YSD has and will be spending every day of her summer sitting home at BMs not going anywhere or doing anything. BM works during the day then comes home and parks her behind in front of the tv watching teen mom and lifetime. 

I have intentionally posted the fun things we have been doing.  Because she thought it was so bad here. I have already made it abundantly clear to SO that YSD is not invited to anything I have planned. If he wants to do something special with her it will be on his own time. 

I have no issues visiting with her for a few hours outside of the house we can take her for a walk or fishing. I'm not spending any money or planning anything fancy. I stand firm on my stance that it was her actions and behavior that damaged our relationship and she is the one who has to put in the work to fix it. 

I am agreeable to small visits outside the home and family counseling at this time, nothing more. I refuse to let her have her cake and eat it to. There is no way I would enable that girl to live feral at BMs and then come around just to use me. 

hereiam's picture

If it were me, I would not be a part of it. She and your SO need to work things out, before you getting involved, again, and we know that's not what her intent is.

Wicked stepmo.'s picture

Good point, thank you. I actually just suggested to SO he meet with YSD alone so they can work on their relationship. He agreed it was a good idea. So we will see how that goes and what her real intentions are.

The_Upgrade's picture

Agree with the above posters about lettin DH sort out his relationship with SD first before you get involved. But the biggest issue isn't whether or not SD has changed, it's whether or not your DH has. And going by your recent post about the $300 phone bill debacle, it doesn't look like he's finished with his harebrained chasing phase yet. If you knew he wouldn't hesitate to defend you or set up appropriate boundaries and repercussions for bad behaviour, it wouldn't even matter if your SD has changed or not.

Wicked stepmo.'s picture

Very true, I don't trust SO to make good decisions when it comes to either SD. The only positive when it comes to YSD is she has intensive community based services and he has to abide by whatever behavior plans they have in place for her. He also has to run any brilliant ideas he has past them first. Which leaves me out of the equation.

Wicked stepmo.'s picture

Update: I spoke with YSDs worker. Yep YSD just wants to use SO and I. She was already telling her worker that SO is taking her to my brother's lake house for a week!!! 
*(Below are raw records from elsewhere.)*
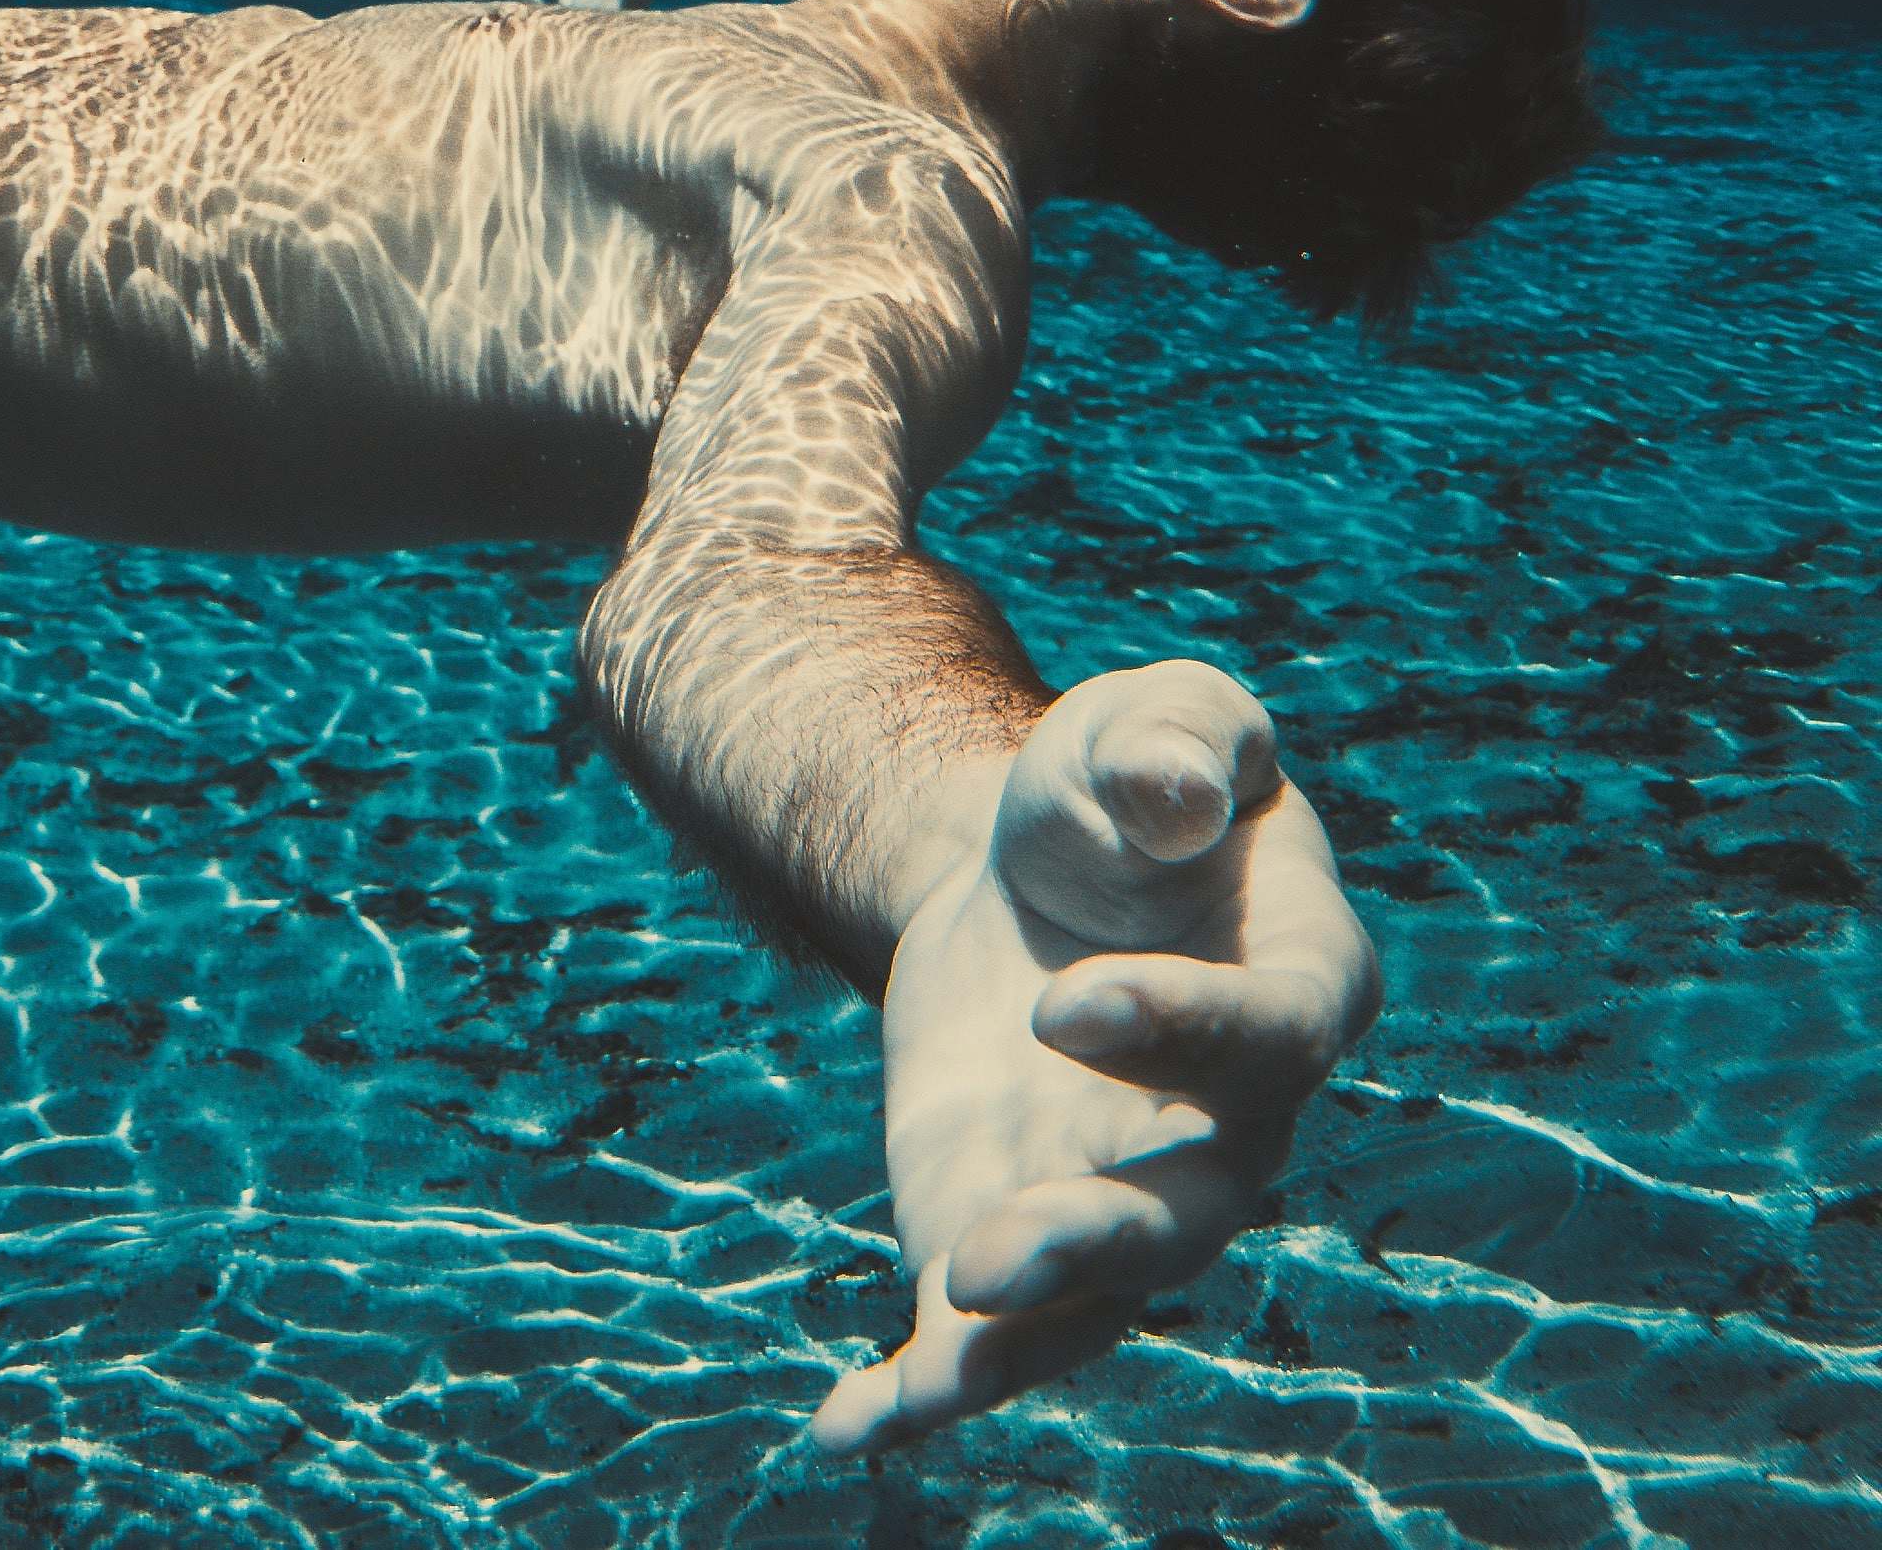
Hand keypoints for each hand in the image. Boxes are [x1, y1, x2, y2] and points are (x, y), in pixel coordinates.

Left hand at [819, 660, 1376, 1455]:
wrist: (1035, 856)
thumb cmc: (1125, 781)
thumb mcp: (1155, 718)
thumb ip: (1181, 738)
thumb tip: (1170, 793)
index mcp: (1301, 988)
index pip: (1267, 1037)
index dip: (1177, 1030)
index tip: (1060, 1001)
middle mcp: (1232, 1125)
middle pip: (1188, 1214)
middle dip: (1091, 1245)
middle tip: (983, 1257)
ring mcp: (1128, 1194)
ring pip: (1099, 1301)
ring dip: (1020, 1341)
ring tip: (928, 1372)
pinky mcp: (1019, 1223)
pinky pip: (990, 1335)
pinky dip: (924, 1391)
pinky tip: (849, 1433)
So nice of YSD to invite herself to someone else's home. 

I told the worker absolutely not am I inviting YSD anywhere that involves me, my family or friends until such time as she  1. Re-establishes a relationship with her father. 2. Re-establishes her relationship with me and can show me she will be respectful of both me and my rules. 
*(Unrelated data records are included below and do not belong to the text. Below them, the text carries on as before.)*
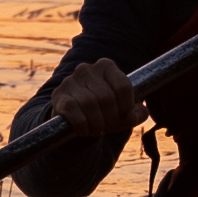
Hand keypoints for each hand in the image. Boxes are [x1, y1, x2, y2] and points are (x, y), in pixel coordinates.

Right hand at [25, 46, 140, 149]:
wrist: (74, 117)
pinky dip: (83, 126)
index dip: (126, 107)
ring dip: (97, 124)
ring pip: (90, 105)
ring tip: (97, 130)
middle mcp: (87, 69)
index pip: (123, 86)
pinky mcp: (59, 96)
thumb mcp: (124, 112)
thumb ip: (137, 113)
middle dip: (111, 118)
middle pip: (107, 97)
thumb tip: (134, 116)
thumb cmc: (105, 111)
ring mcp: (71, 80)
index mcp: (106, 66)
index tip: (123, 116)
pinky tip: (84, 130)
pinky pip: (75, 113)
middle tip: (108, 127)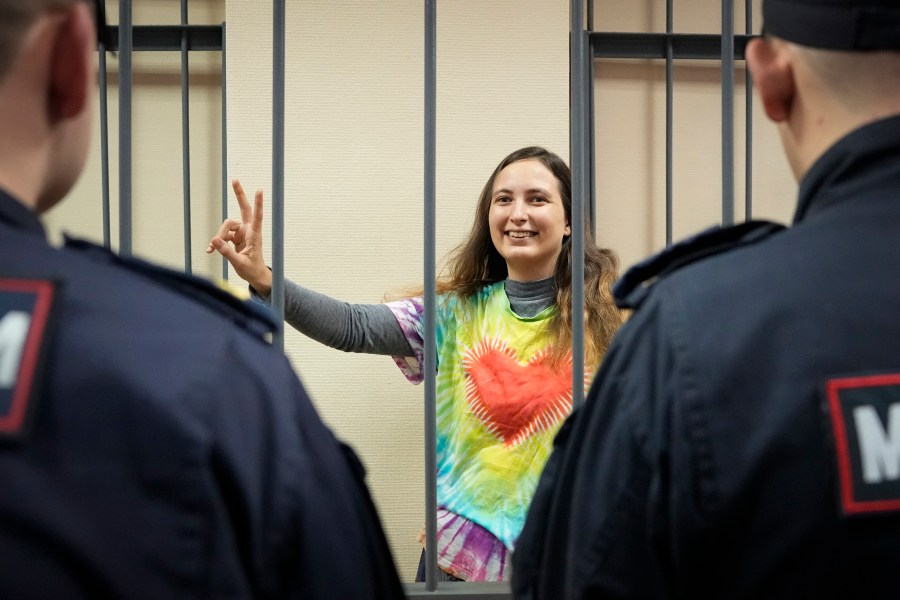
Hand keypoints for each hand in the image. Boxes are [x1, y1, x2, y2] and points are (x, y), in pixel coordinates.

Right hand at [207, 179, 272, 295]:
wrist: (254, 276)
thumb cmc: (251, 270)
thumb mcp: (239, 263)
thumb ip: (227, 252)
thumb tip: (214, 241)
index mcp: (255, 236)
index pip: (257, 217)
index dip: (258, 204)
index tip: (260, 190)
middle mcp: (248, 231)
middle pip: (244, 209)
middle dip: (239, 195)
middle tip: (234, 180)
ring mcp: (241, 233)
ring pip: (226, 226)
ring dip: (219, 236)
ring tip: (213, 249)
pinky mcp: (235, 237)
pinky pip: (222, 235)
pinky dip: (216, 243)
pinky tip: (210, 251)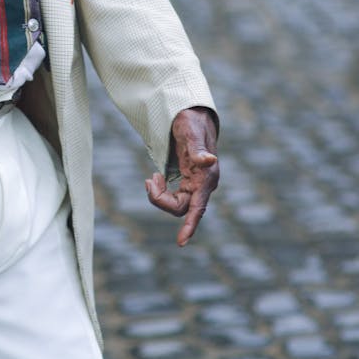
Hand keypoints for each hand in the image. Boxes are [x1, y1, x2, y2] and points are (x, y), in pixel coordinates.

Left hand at [145, 107, 218, 246]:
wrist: (192, 116)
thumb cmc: (191, 122)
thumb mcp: (190, 133)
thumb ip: (198, 149)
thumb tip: (209, 161)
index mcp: (207, 177)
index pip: (198, 208)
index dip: (189, 226)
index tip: (181, 242)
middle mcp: (203, 185)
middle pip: (180, 208)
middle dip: (160, 199)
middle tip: (148, 179)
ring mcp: (196, 185)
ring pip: (175, 204)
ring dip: (159, 195)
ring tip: (151, 177)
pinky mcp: (188, 183)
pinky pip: (173, 197)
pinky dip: (161, 190)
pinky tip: (155, 177)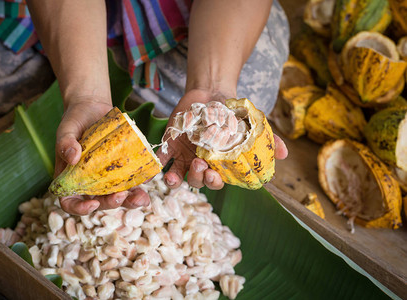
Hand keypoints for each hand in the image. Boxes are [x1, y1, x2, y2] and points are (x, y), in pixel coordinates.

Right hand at [54, 96, 149, 214]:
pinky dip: (141, 181)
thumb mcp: (66, 128)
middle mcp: (89, 181)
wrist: (93, 107)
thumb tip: (72, 157)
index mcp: (70, 178)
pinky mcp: (121, 168)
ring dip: (131, 200)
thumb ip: (65, 142)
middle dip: (111, 204)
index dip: (79, 209)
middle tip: (122, 196)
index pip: (69, 202)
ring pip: (118, 195)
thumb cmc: (75, 119)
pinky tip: (149, 178)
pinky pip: (131, 179)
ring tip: (142, 198)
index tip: (92, 204)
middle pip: (98, 202)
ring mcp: (106, 177)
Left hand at [156, 89, 287, 189]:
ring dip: (178, 178)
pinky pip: (161, 161)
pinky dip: (157, 167)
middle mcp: (201, 164)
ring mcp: (183, 156)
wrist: (212, 93)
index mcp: (219, 165)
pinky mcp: (169, 146)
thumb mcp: (252, 126)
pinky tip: (157, 168)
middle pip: (198, 181)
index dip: (215, 182)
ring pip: (179, 176)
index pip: (217, 181)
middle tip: (200, 165)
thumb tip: (284, 153)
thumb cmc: (233, 114)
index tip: (215, 175)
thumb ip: (267, 139)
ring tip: (181, 170)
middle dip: (199, 178)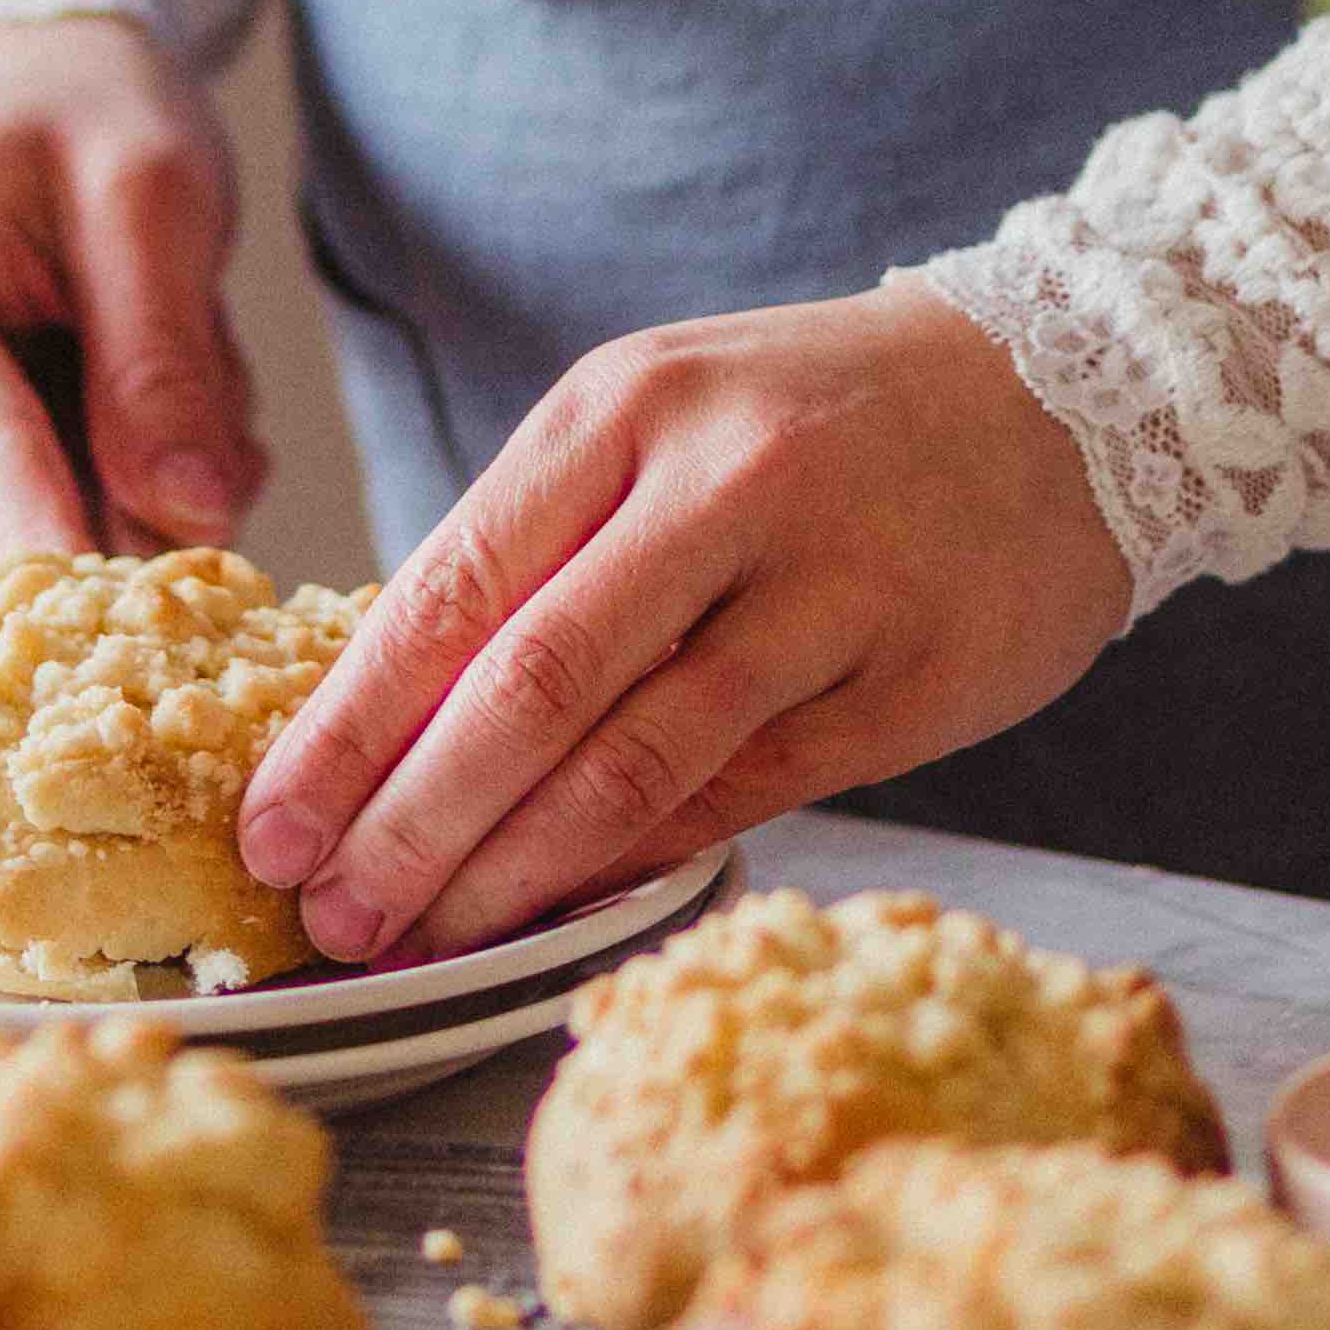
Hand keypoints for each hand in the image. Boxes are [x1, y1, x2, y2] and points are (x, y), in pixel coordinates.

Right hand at [0, 17, 261, 576]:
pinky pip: (9, 526)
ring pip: (9, 538)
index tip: (118, 614)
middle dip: (124, 489)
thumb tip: (189, 512)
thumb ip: (163, 353)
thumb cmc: (74, 111)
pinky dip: (96, 484)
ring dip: (119, 483)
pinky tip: (125, 399)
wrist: (14, 84)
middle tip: (216, 396)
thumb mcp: (153, 190)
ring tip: (165, 361)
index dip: (50, 536)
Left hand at [233, 289, 1126, 962]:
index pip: (451, 588)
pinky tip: (565, 913)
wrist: (1060, 387)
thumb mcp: (658, 418)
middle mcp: (718, 485)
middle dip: (410, 822)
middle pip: (529, 685)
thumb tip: (386, 720)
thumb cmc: (811, 420)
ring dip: (514, 869)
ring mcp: (824, 586)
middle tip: (330, 918)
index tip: (269, 827)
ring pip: (637, 758)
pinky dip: (640, 859)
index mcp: (622, 408)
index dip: (348, 727)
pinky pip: (744, 790)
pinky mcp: (903, 678)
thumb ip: (539, 550)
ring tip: (425, 941)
The worker completely agrees, stating that YSD doesn't get to use SO and I as seasonal parents and there should be expectations and accountability.
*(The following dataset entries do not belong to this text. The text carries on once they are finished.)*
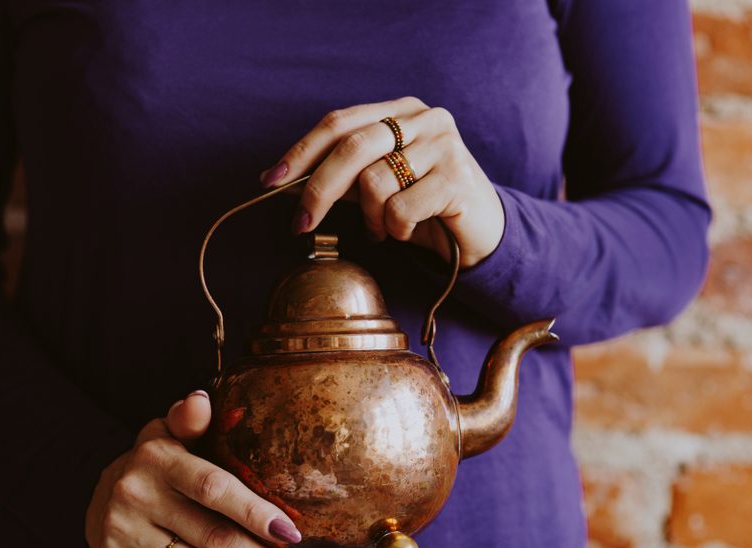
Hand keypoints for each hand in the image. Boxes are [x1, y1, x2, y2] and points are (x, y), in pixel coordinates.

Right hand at [85, 390, 305, 547]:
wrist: (100, 493)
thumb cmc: (157, 461)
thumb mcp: (170, 432)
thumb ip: (191, 420)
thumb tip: (202, 400)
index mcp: (157, 457)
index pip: (213, 488)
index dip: (255, 512)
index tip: (292, 533)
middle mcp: (135, 494)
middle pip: (211, 537)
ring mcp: (122, 531)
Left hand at [259, 97, 503, 268]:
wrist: (482, 232)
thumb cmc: (423, 205)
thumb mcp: (377, 185)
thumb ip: (339, 176)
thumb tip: (281, 179)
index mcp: (400, 111)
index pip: (339, 122)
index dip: (301, 151)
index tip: (269, 180)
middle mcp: (424, 119)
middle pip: (352, 146)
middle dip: (318, 188)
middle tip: (301, 223)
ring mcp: (444, 146)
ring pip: (375, 181)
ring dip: (369, 217)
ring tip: (382, 229)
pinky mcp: (458, 179)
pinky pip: (400, 208)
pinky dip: (395, 228)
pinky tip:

YSD can get right out of her head being included in any plans I have for the summer and accept she gets whatever her parents are going to provide.

The_Upgrade's picture

Reading this I feel sad for SD. Not the bit about her not going to the lake house. Just sad that this girl is so broken in the head. She thinks she can treat people like crap and breeze past it like nothing has happened, there's still the expectation that she deserves their love. And I can see exactly where she learned this behaviour. Her mum treats her like crap and expects her kids to love her. As far as SD's concerned, this the the normal way of her world. 

Wicked stepmo.'s picture

You are absolutely right. BM has spent her while life using people. OSD has followed in her foot steps and now they are passing the tradition on to YSD. 

The core belief that people only care about you if they give you things and do things for you. It is very sad.